Bishop for Laois and other counties responds to homily which compared gays to zombies

Conor Ganly

Reporter:

Conor Ganly

New bishop-elect of Ossory Dermot Farrell calls for renewal of faith

Bishop Dermot Farrell

The Catholic bishop of a diocese that includes many Laois residents has said he is saddened by the inappropriate language of a religious brother in Kilkenny who compared gay people to infected zombies.

Bishop Dermot Farrell, Bishop of Ossory, issued the statement following a recent homily by Brother Tom Forde at the Capuchin friary in Kilkenny on Saturday, June 8.

Br Forde spoke about self-destructive and irrational behaviour. He said this was "the abuse of drugs and alcohol, adultery, fornication and homosexuality, as well as in the acceptance of abortion and contraception and in the move to legalise euthanasia".

"We sense that many of those around us are physically alive but spiritually dead, morally rotten or at least infected," he said.

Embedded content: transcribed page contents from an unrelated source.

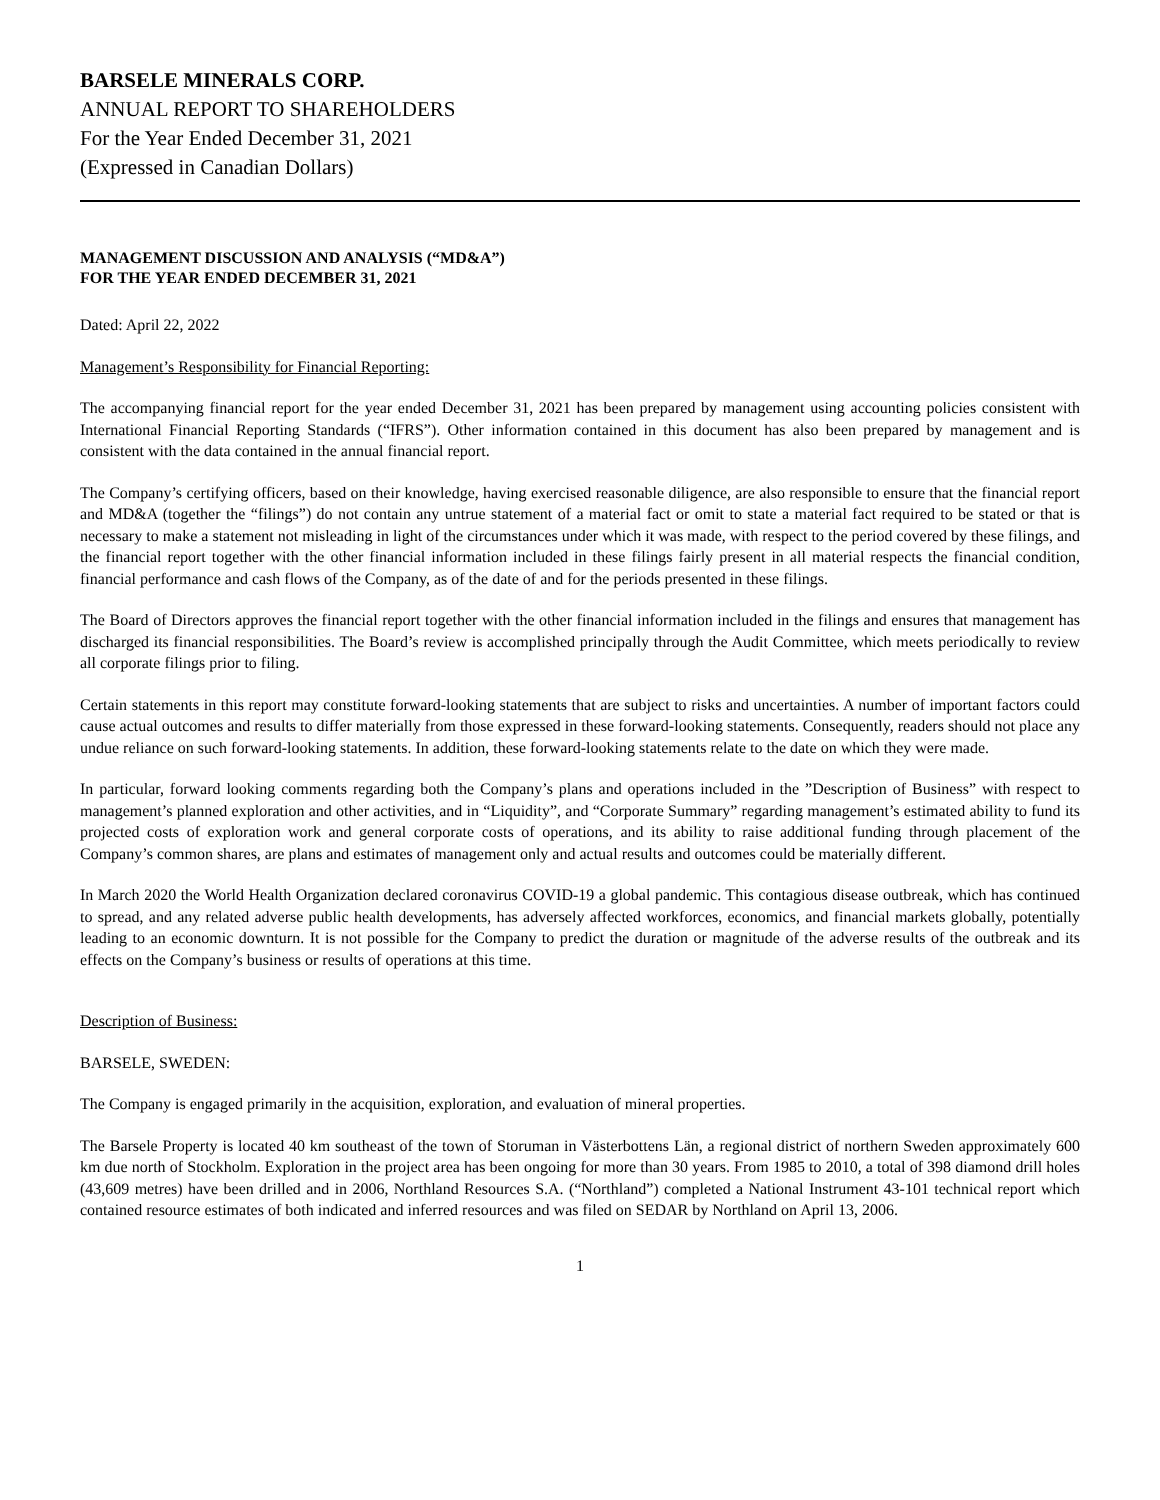BARSELE MINERALS CORP.
ANNUAL REPORT TO SHAREHOLDERS
For the Year Ended December 31, 2021
(Expressed in Canadian Dollars)
MANAGEMENT DISCUSSION AND ANALYSIS (“MD&A”)
FOR THE YEAR ENDED DECEMBER 31, 2021
Dated: April 22, 2022
Management’s Responsibility for Financial Reporting:
The accompanying financial report for the year ended December 31, 2021 has been prepared by management using accounting policies consistent with International Financial Reporting Standards (“IFRS”). Other information contained in this document has also been prepared by management and is consistent with the data contained in the annual financial report.
The Company’s certifying officers, based on their knowledge, having exercised reasonable diligence, are also responsible to ensure that the financial report and MD&A (together the “filings”) do not contain any untrue statement of a material fact or omit to state a material fact required to be stated or that is necessary to make a statement not misleading in light of the circumstances under which it was made, with respect to the period covered by these filings, and the financial report together with the other financial information included in these filings fairly present in all material respects the financial condition, financial performance and cash flows of the Company, as of the date of and for the periods presented in these filings.
The Board of Directors approves the financial report together with the other financial information included in the filings and ensures that management has discharged its financial responsibilities. The Board’s review is accomplished principally through the Audit Committee, which meets periodically to review all corporate filings prior to filing.
Certain statements in this report may constitute forward-looking statements that are subject to risks and uncertainties. A number of important factors could cause actual outcomes and results to differ materially from those expressed in these forward-looking statements. Consequently, readers should not place any undue reliance on such forward-looking statements. In addition, these forward-looking statements relate to the date on which they were made.
In particular, forward looking comments regarding both the Company’s plans and operations included in the ”Description of Business” with respect to management’s planned exploration and other activities, and in “Liquidity”, and “Corporate Summary” regarding management’s estimated ability to fund its projected costs of exploration work and general corporate costs of operations, and its ability to raise additional funding through placement of the Company’s common shares, are plans and estimates of management only and actual results and outcomes could be materially different.
In March 2020 the World Health Organization declared coronavirus COVID-19 a global pandemic. This contagious disease outbreak, which has continued to spread, and any related adverse public health developments, has adversely affected workforces, economics, and financial markets globally, potentially leading to an economic downturn. It is not possible for the Company to predict the duration or magnitude of the adverse results of the outbreak and its effects on the Company’s business or results of operations at this time.
Description of Business:
BARSELE, SWEDEN:
The Company is engaged primarily in the acquisition, exploration, and evaluation of mineral properties.
The Barsele Property is located 40 km southeast of the town of Storuman in Västerbottens Län, a regional district of northern Sweden approximately 600 km due north of Stockholm. Exploration in the project area has been ongoing for more than 30 years. From 1985 to 2010, a total of 398 diamond drill holes (43,609 metres) have been drilled and in 2006, Northland Resources S.A. (“Northland”) completed a National Instrument 43-101 technical report which contained resource estimates of both indicated and inferred resources and was filed on SEDAR by Northland on April 13, 2006.
1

He said he was a fan of TV programmes like 'The Walking Dead'.  about zombies, he said: "Once you are bitten you are infected and there is no hope.

"The only way to deal with the monsters is to stab or shoot them in the brain."

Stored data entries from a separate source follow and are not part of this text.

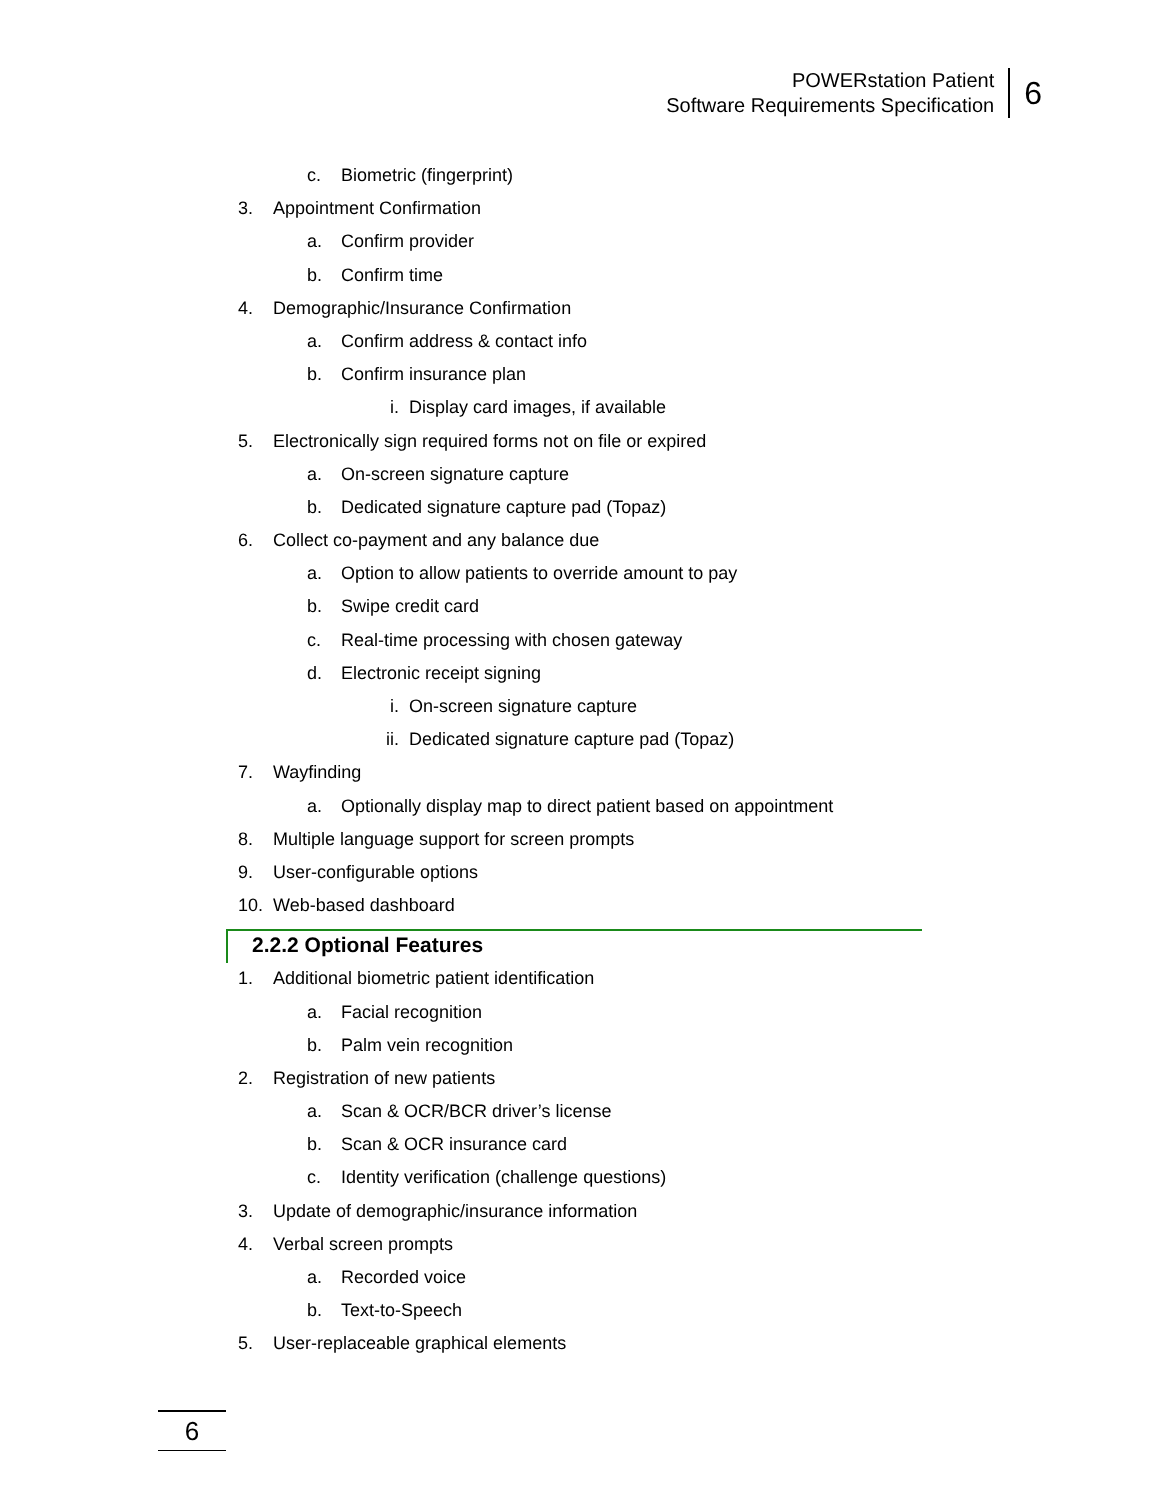POWERstation Patient
Software Requirements Specification
6
c. Biometric (fingerprint)
3. Appointment Confirmation
a. Confirm provider
b. Confirm time
4. Demographic/Insurance Confirmation
a. Confirm address & contact info
b. Confirm insurance plan
i. Display card images, if available
5. Electronically sign required forms not on file or expired
a. On-screen signature capture
b. Dedicated signature capture pad (Topaz)
6. Collect co-payment and any balance due
a. Option to allow patients to override amount to pay
b. Swipe credit card
c. Real-time processing with chosen gateway
d. Electronic receipt signing
i. On-screen signature capture
ii. Dedicated signature capture pad (Topaz)
7. Wayfinding
a. Optionally display map to direct patient based on appointment
8. Multiple language support for screen prompts
9. User-configurable options
10. Web-based dashboard
2.2.2 Optional Features
1. Additional biometric patient identification
a. Facial recognition
b. Palm vein recognition
2. Registration of new patients
a. Scan & OCR/BCR driver’s license
b. Scan & OCR insurance card
c. Identity verification (challenge questions)
3. Update of demographic/insurance information
4. Verbal screen prompts
a. Recorded voice
b. Text-to-Speech
5. User-replaceable graphical elements
6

Bishop Farrell responded on Wednesday, June 13 with the following statement which was preceded by an apology from the Capuchin order.

"I was saddened to learn of the inappropriate language and sentiments used during a homily at the Capuchin Friary last weekend.  Gospel means good news.  At the heart of the Christian Gospel is the welcome Christ had - and has - for all people.  As followers of Christ, the Gospel we proclaim is about the welcome and inclusion of all; as every person - no matter their faith, or race, or sexual orientation - is made by God and is loved by God.  

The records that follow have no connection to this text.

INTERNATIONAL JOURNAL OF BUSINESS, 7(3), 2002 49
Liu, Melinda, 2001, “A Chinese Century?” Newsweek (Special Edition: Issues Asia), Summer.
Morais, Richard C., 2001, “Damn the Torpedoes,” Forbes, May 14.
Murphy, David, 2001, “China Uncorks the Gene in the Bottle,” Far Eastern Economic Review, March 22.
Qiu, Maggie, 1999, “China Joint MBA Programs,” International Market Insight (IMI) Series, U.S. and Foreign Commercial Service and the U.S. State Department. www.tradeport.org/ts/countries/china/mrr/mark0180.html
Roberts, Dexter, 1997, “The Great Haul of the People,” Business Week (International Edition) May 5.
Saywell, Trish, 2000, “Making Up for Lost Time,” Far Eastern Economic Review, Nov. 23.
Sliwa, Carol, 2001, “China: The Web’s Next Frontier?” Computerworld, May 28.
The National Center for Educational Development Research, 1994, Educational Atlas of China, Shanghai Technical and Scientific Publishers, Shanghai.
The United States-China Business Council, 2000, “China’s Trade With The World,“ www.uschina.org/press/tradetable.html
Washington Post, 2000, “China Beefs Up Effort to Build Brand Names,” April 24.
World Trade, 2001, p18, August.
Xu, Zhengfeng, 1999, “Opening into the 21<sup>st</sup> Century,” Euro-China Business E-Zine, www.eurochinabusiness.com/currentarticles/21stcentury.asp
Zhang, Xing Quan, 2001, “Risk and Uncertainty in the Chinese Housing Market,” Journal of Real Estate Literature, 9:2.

"I am saddened too that a Liturgy was used to convey any sentiment so at variance with our understanding of God.  Words can hurt and care needs to be taken by all, in all situations, so as not to alienate, hurt or cause offence.  Furthermore, when harm is done an apology is to be given.  

"I welcome, therefore, the statement of the Capuchin Order expressing their deep regret and their strong reaffirmation of their welcome of all people.  I know the affection in which they are held by the people of Kilkenny.  I express our appreciation for the Capuchins’ service of the most vulnerable [in Kilkenny and beyond], and I thank them for outlining clearly their views on the good news of the inclusion of all," he said.